408.敵に回したくない男
粘つく血液を散らせて手足の自由を取り戻す。それにプラス、ヨルの殴打も跳ね返してやった。
とりあえず頭突きで対抗するって策とちょいと迷ったが、こっちで正解だったな。スキル使用の負担が一段と重くなったってこと以外は最高間違いなしだ。
「ちいっ、なんと無茶苦茶な……! 実に敵に回したくない男だな、お前は!」
「気ぃ合うな! 俺もお前らにそう思ってたところだ!」
ヨルが飛翔し、高度を上げていく。それを目で追ったところに羽根の弾丸が飛んできた。だが、ヨルに注目しつつも俺には【先見予知】によって攻撃の脅威が見ずとも見えている。
いくつも飛来する純白の羽根を『ブラックターボ』による空中機動で躱したものの、こう邪魔されちゃ堪らねえ。なもんでまずはカスカを落とすことにした。
回避の動きそのままに、上に行ったカスカではなくヨルを正面に据える。
あの動きの速いヨルを頭上かつ背後っていう死角の極みみてーな位置に置くのはちょっとした冒険ではあるが、言ったようにそのリスクは【先見予知】である程度軽減できる。
無論、攻めてくるタイミング次第では見えていてもにっちもさっちもいかなくなっちまうが、そこを立ち回りでカバーすんのが技量ってもんだろう。
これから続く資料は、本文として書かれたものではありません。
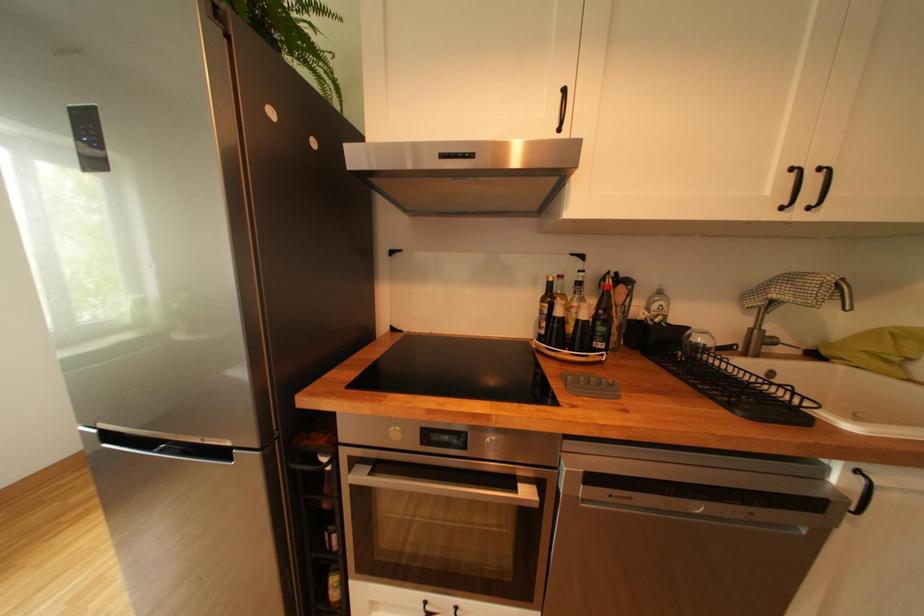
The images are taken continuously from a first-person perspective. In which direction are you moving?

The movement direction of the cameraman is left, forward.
俺も少なくねえ修羅場を潜り抜けてきた自負がある、そんくらいやってやらぁな!
「【武装】、『不浄の大鎌』!」
「っ、またそれってわけ。だけどあのときと同じだとは思わないことね!」
向かってくる俺にも慌てることなく、例の切れ味抜群の『イコンの剣』を構えたカスカ。そのセリフからして、俺が【武装】で出した武器を見たことで前の決闘での出来事を思い出してんだろう。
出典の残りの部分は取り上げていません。